Within the data, how many lines hold the word "propio"? Answer with nothing but the number.
Records to process section start
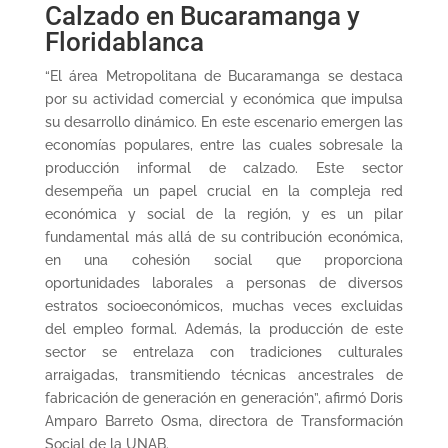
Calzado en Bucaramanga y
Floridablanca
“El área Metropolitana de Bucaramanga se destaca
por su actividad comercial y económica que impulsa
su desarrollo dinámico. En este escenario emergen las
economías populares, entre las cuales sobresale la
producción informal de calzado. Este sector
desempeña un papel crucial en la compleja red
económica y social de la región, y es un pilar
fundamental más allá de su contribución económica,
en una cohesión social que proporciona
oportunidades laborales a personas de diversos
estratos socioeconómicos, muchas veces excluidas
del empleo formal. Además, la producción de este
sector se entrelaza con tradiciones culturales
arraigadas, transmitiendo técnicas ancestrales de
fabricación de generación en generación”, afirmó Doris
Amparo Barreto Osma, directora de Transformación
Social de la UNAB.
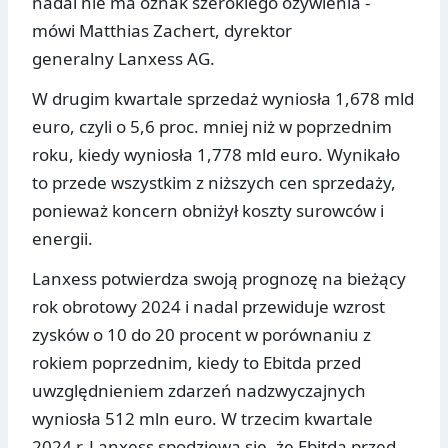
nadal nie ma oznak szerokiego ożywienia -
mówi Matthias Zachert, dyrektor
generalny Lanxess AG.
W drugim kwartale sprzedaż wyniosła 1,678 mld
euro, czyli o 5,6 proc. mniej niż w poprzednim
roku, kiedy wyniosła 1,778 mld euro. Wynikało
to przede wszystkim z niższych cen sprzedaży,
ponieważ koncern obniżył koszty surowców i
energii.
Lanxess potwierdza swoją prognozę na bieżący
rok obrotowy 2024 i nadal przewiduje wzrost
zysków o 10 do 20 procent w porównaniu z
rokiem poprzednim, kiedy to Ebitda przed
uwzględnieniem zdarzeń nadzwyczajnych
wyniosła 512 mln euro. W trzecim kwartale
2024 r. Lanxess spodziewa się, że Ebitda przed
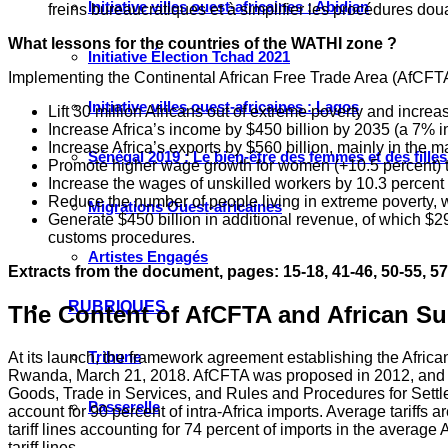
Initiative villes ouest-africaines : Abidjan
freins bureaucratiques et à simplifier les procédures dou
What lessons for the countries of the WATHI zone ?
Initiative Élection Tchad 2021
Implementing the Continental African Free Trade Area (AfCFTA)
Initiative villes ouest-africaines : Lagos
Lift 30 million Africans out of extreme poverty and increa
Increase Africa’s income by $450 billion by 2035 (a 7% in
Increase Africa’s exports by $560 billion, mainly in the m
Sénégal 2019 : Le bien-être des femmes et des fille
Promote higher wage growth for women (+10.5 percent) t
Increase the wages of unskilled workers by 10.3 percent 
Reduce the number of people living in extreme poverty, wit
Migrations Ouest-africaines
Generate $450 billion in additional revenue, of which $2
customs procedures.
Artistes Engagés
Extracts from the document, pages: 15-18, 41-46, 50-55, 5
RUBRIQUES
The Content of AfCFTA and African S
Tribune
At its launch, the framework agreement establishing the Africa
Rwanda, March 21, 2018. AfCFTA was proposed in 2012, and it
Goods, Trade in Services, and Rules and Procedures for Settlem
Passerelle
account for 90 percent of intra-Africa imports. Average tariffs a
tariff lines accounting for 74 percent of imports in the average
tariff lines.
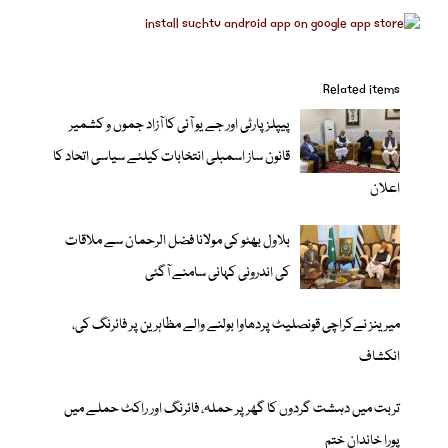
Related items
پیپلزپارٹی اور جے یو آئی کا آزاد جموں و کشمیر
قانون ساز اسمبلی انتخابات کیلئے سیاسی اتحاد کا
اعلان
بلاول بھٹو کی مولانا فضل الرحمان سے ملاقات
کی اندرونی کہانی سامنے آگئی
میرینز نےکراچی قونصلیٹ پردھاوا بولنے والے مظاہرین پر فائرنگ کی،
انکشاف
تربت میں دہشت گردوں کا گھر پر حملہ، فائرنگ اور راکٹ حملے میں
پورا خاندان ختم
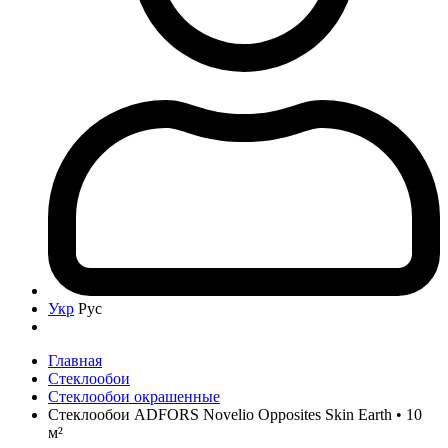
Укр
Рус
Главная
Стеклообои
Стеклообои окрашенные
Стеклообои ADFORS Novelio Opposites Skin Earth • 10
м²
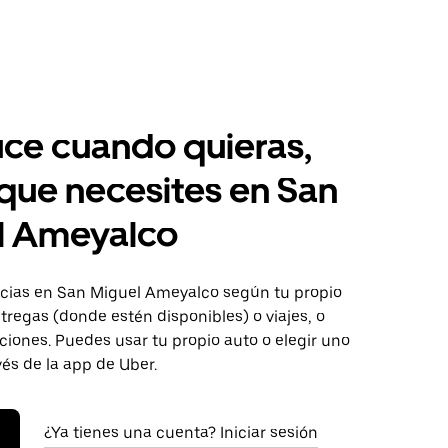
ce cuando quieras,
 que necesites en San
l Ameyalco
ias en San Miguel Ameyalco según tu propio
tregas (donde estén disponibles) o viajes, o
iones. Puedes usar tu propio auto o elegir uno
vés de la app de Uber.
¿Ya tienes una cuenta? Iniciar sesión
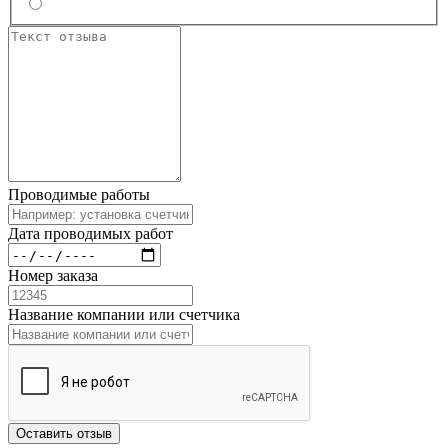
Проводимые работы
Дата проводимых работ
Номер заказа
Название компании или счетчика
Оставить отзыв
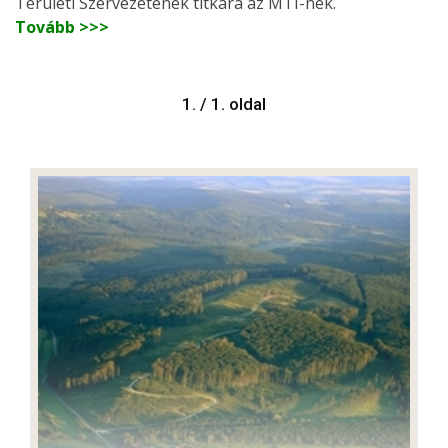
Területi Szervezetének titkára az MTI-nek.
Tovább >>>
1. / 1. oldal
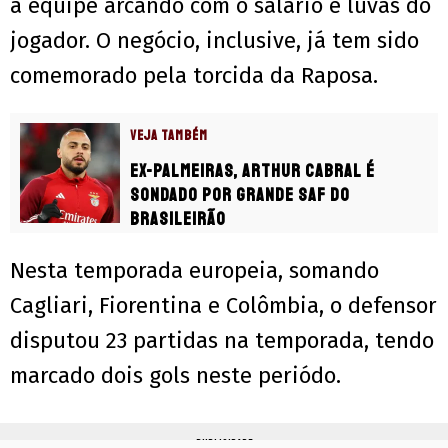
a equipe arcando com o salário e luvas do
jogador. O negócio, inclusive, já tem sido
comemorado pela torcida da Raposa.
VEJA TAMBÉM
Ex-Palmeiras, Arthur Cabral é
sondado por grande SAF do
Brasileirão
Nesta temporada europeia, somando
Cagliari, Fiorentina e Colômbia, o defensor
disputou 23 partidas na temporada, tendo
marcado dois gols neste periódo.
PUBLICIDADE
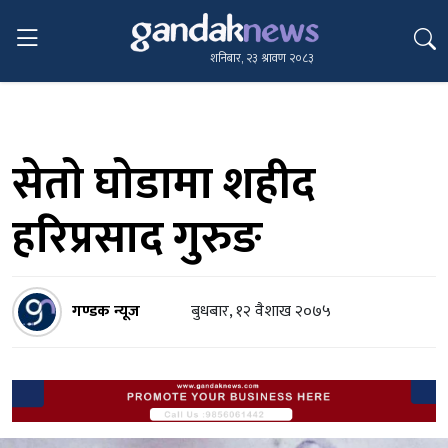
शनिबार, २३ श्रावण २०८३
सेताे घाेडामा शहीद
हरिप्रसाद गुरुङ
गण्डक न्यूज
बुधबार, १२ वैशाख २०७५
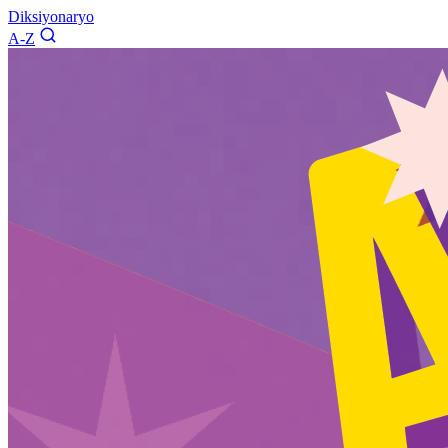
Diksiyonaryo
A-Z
Records to process section end
Records to process section start
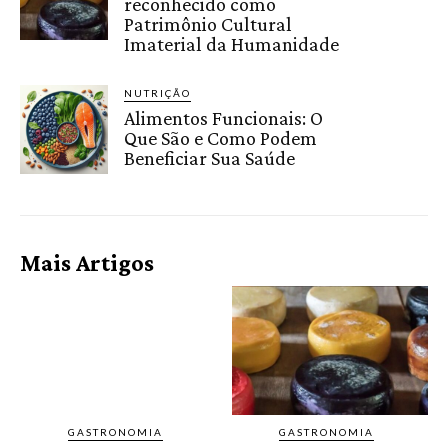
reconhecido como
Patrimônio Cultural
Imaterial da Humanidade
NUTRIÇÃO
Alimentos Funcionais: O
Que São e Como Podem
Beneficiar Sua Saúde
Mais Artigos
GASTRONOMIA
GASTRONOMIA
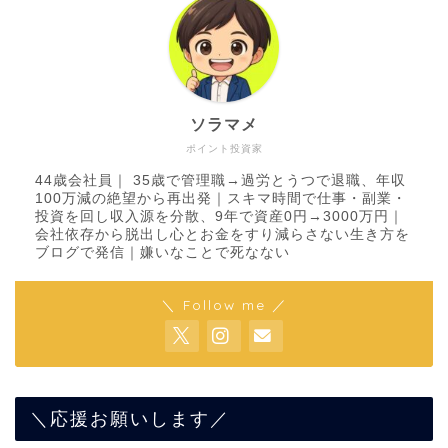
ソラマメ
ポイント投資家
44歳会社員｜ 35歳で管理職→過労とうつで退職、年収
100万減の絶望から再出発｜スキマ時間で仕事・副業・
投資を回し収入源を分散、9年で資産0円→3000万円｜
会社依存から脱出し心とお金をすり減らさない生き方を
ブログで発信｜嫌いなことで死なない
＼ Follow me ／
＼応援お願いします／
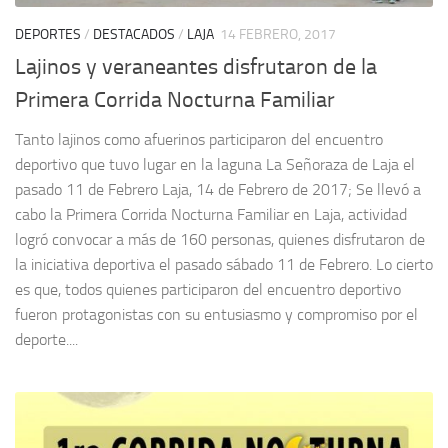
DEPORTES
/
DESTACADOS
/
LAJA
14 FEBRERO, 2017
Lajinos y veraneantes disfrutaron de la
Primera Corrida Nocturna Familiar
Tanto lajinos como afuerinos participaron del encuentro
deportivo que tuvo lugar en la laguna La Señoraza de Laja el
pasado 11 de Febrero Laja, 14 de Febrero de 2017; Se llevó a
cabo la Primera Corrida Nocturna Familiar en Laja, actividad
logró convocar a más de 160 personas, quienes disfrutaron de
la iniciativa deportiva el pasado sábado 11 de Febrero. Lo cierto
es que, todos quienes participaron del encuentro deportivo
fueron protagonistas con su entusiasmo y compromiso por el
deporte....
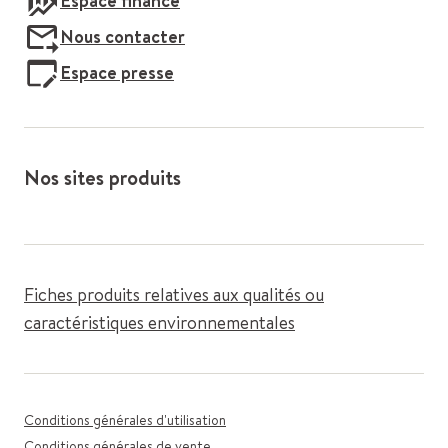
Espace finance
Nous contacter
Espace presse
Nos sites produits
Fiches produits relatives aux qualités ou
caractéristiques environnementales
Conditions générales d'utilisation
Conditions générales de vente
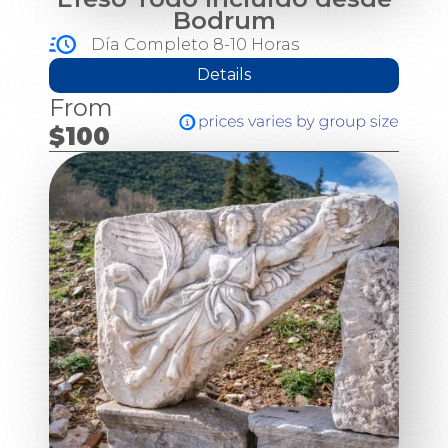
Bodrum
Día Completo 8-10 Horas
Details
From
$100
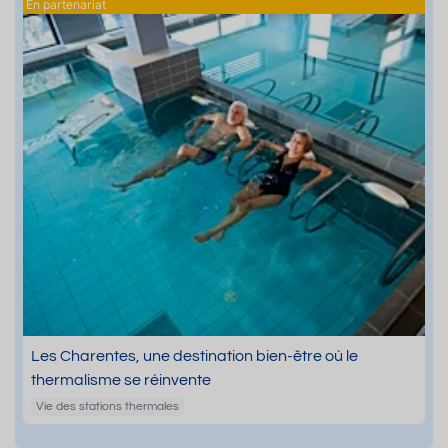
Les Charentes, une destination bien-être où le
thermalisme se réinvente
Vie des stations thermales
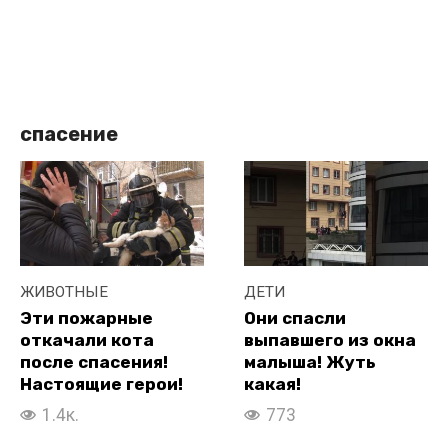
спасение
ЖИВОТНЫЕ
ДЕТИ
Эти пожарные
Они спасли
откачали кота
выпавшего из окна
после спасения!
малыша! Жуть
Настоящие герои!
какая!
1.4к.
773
Records to process section end
Records to process section start
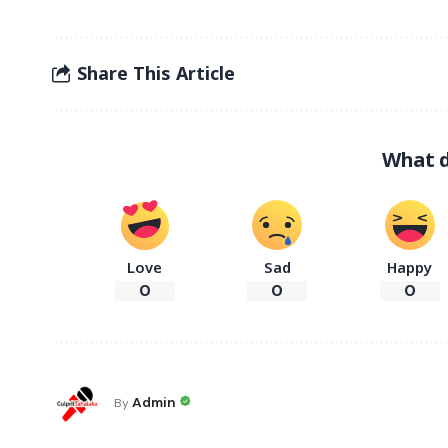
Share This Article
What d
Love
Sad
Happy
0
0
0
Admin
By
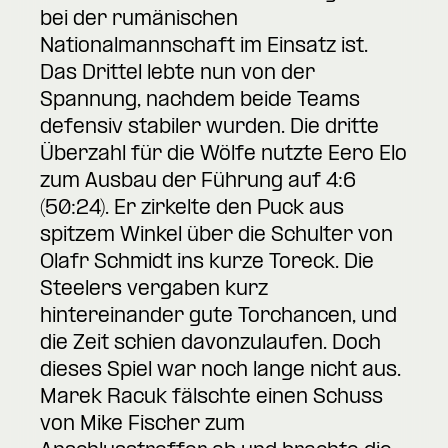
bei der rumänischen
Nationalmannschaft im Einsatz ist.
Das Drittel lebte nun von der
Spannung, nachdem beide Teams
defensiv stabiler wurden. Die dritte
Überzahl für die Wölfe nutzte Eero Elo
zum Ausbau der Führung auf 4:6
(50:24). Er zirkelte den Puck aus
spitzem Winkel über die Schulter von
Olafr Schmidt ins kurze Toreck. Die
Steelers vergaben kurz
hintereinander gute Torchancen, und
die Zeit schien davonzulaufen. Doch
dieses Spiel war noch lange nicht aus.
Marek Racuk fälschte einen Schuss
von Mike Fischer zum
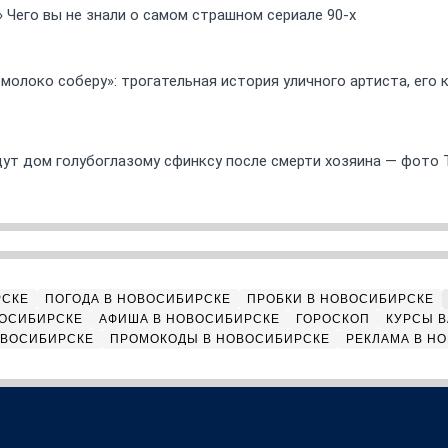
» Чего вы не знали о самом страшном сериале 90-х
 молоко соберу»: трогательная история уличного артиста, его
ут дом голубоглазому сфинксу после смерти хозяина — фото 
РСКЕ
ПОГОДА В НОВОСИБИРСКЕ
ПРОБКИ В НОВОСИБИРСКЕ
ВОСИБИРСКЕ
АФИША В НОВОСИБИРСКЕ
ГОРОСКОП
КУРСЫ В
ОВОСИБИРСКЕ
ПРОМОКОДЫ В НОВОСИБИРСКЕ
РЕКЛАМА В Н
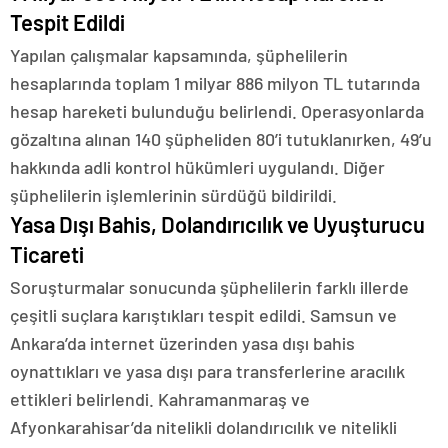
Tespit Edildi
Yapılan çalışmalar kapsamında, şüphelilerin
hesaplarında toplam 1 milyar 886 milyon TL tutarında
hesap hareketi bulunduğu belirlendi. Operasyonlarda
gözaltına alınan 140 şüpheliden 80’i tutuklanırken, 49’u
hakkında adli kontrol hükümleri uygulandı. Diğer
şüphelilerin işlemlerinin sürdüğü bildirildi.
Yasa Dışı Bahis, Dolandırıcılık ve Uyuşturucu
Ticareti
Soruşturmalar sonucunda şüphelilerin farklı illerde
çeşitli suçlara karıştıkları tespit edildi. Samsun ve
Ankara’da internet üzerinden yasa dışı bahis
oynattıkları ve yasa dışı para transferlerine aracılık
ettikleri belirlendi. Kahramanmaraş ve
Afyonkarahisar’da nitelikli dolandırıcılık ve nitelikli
Records to process section end
*Written response*:
2